_Excerpted passage_
○ ○ ○ ○

Travere said it has resumed activating clinical sites for its pivotal Phase 3 HARMONY study and long-term extension study ENSEMBLE to enable global enrollment. Inrig detailed that HARMONY is randomized and double-blind versus placebo, with a 24-week double-blind period. The primary endpoint measures change from baseline in plasma total homocysteine averaged over weeks 6 through 12, with durability assessed as a secondary endpoint to week 24. She said the study includes screening and a pretreatment diet stabilization period and that dosing of new patients is expected to be reinitiated “in the near future.”
Financial results and outlook items
Chief Financial Officer Chris Cline reported fourth-quarter U.S. net product sales of $126.6 million and full-year 2025 net product sales of $410.5 million. FILSPARI generated $103.3 million in fourth-quarter net product sales and $322 million for the full year, while Thiola and Thiola EC contributed $23.3 million in the fourth quarter and $88.5 million for the year. Travere also recognized license and collaboration revenue of $3.1 million in the quarter and $80.3 million for the year.
- R&D expense: $57.9 million in Q4 2025 (non-GAAP adjusted $54.0 million), compared with $62.1 million in Q4 2024 (non-GAAP adjusted $58.6 million).
- SG&A expense: $101.7 million in Q4 2025 (non-GAAP adjusted $76.0 million), compared with $69.5 million in Q4 2024 (non-GAAP adjusted $51.6 million). Cline attributed the increase primarily to preparations for a potential FSGS launch, expanded sales force, royalty amortization, and increased FILSPARI commercial investment.
Travere reported fourth-quarter net income of $2.7 million, or $0.03 per basic share, compared with a net loss of $60.3 million, or $0.73 per basic share, in the prior-year quarter. Non-GAAP adjusted net income was $33.3 million, or $0.37 per basic share, versus a non-GAAP adjusted net loss of $39.0 million, or $0.47 per basic share, in Q4 2024.

○ ○ ○ ○

_Information supplied_

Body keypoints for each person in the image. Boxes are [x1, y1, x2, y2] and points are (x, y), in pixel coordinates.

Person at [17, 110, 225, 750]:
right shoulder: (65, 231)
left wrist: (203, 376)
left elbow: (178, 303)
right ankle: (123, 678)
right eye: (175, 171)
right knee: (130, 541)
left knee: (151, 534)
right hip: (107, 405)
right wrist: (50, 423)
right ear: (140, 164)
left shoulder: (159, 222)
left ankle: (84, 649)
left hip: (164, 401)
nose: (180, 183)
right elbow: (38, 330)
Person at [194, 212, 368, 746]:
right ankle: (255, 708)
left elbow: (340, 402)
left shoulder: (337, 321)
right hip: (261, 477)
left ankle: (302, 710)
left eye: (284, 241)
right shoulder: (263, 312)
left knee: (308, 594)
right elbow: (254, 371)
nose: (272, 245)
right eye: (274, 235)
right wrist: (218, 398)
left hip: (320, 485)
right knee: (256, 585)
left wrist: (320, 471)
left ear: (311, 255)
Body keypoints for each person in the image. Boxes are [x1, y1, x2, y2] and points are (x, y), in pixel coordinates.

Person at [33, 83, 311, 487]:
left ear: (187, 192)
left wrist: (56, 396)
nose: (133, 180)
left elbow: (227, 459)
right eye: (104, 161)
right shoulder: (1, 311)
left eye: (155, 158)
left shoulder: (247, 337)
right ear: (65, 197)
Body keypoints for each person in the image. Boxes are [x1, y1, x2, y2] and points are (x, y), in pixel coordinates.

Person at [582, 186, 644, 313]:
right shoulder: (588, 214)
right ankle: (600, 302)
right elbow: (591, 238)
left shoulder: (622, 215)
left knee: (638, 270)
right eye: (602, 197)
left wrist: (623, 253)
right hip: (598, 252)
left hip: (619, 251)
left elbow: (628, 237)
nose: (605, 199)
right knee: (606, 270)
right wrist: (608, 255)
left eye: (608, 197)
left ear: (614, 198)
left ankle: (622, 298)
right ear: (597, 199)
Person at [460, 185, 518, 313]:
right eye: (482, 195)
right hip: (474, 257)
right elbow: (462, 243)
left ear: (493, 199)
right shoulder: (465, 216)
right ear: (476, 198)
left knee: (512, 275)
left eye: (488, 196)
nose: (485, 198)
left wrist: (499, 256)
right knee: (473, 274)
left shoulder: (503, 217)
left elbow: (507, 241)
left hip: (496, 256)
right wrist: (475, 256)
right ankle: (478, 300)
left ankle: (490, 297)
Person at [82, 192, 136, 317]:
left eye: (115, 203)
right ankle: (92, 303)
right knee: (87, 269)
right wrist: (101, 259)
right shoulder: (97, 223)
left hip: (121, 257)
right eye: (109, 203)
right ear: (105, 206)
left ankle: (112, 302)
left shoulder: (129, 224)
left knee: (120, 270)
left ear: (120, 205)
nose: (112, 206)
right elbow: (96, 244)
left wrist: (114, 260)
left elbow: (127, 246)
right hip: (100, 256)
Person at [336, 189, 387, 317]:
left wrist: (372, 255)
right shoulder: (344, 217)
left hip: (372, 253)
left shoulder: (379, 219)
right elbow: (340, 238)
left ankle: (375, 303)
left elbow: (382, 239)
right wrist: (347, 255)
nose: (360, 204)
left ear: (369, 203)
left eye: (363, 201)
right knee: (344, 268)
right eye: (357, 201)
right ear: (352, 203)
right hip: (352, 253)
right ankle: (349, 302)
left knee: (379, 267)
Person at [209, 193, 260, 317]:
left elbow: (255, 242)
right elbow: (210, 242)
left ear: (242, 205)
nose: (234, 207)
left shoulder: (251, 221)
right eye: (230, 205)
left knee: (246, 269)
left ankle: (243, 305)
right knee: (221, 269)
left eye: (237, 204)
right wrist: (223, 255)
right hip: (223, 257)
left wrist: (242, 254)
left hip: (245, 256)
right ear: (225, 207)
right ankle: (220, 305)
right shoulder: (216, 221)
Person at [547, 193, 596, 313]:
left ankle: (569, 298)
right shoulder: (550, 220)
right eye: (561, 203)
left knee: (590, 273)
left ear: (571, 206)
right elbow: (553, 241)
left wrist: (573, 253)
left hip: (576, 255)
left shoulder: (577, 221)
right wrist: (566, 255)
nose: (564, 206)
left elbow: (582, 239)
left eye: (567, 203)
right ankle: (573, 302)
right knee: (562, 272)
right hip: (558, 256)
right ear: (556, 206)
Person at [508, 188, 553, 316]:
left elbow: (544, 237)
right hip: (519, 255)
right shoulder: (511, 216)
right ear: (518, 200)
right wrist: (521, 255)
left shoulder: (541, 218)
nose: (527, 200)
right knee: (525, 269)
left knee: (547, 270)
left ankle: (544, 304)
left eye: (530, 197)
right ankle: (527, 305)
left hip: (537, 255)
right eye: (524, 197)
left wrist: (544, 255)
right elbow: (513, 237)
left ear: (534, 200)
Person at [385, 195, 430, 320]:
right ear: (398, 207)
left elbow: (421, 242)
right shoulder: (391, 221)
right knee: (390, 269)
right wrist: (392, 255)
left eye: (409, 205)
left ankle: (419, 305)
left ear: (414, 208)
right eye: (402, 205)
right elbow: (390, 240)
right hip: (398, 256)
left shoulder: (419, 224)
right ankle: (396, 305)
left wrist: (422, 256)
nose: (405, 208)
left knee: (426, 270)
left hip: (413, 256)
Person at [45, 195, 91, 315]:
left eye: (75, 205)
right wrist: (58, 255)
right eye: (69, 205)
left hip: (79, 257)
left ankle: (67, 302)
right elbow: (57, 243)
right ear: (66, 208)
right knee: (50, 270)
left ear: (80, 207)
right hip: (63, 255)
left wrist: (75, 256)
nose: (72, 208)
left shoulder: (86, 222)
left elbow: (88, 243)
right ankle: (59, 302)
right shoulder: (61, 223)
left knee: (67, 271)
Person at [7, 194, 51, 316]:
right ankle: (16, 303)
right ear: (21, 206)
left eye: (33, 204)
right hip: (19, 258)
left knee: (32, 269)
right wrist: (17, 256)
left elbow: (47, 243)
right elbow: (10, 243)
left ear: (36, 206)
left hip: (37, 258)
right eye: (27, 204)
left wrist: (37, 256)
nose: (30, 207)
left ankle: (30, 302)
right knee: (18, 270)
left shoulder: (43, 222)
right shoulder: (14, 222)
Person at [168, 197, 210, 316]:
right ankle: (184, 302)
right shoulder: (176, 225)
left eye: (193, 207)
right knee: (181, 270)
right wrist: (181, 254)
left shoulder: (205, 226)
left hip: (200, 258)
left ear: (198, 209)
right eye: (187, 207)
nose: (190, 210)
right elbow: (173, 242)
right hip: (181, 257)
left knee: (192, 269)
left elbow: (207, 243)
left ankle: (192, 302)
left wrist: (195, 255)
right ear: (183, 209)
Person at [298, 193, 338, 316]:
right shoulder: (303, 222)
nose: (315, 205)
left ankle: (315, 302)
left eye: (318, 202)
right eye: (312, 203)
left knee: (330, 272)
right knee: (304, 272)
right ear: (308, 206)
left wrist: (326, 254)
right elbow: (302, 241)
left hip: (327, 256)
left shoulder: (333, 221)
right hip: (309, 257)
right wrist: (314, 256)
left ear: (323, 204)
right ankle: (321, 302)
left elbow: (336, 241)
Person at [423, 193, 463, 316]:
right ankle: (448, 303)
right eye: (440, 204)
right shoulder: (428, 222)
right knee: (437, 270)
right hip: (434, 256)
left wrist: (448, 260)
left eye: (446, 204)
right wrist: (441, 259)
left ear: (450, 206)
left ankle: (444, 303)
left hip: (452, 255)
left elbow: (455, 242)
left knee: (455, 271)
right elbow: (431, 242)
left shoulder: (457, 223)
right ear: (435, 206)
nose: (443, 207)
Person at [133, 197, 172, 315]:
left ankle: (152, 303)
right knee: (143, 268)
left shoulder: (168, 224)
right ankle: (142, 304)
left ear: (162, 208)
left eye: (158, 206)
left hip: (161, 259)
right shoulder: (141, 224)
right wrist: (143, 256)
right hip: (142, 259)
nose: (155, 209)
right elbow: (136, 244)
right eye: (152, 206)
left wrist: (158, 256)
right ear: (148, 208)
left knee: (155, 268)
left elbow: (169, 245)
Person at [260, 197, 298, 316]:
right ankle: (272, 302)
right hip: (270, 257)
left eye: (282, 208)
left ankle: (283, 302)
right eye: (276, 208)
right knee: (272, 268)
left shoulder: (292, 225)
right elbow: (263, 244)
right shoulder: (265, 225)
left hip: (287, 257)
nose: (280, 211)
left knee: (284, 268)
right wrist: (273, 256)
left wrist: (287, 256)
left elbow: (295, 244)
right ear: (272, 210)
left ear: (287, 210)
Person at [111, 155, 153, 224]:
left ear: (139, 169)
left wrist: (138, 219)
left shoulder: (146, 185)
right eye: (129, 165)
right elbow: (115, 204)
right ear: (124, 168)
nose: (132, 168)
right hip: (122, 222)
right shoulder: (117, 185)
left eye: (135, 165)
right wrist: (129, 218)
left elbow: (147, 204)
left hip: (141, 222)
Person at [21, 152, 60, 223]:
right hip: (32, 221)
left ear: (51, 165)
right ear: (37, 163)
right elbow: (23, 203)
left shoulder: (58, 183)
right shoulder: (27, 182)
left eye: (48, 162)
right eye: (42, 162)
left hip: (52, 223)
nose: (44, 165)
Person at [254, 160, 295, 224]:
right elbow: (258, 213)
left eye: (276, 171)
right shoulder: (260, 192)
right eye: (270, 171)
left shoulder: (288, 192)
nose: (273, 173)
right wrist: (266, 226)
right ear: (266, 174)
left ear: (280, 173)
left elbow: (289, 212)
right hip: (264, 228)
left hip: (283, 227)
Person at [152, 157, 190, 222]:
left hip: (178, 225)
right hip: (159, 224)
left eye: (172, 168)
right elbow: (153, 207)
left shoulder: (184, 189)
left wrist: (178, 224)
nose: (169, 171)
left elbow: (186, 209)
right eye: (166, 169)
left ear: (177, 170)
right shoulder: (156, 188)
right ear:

○ ○ ○ ○

_Study questions_
a: According to the Travere earnings summary, what were FILSPARI's full-year 2025 net product sales?
b: Continue the Travere earnings summary from its last sentence.

_Answers to the problems_
a: $322 million

b:
As of December 31, 2025, cash, cash equivalents, and marketable securities totaled $322.8 million. Cline said the balance reflects proceeds from a $40 million milestone payment received from CSL during the quarter and approximately $10 million from proceeds related to Renalys’ acquisition by Chugai. He also noted the company recognized approximately $25 million of income from discontinued operations tied to a Mirum Pharmaceuticals sales-based milestone expected to be paid in the first half of 2026.
Looking ahead, management said it expects meaningful net product sales growth from FILSPARI to continue and indicated that gross-to-net discounts are expected to increase modestly to the mid-20% range for 2026, up from around 20% in 2025. Cline added that the first quarter typically carries the highest gross-to-net impact. He also said operating expenses are expected to grow moderately versus 2025, driven by the restart and execution of HARMONY, pegtibatinase supply, FILSPARI evidence generation, and commercial investment for a potential FSGS launch. Cline stated that the company does not anticipate a near-term need for additional capital to support its current priorities.
About Travere Therapeutics (NASDAQ:TVTX)
Travere Therapeutics, Inc (NASDAQ: TVTX) is a biopharmaceutical company headquartered in San Diego, California, dedicated to the development and commercialization of therapies for rare kidney and genetic disorders. The company’s mission is to address unmet needs in conditions with limited treatment options by focusing on diseases that affect small patient populations. Travere combines research, development and commercial capabilities to bring innovative medicines to market.
The company’s lead product is sparsentan, a dual endothelin angiotensin receptor antagonist that has received accelerated approval from the U.S.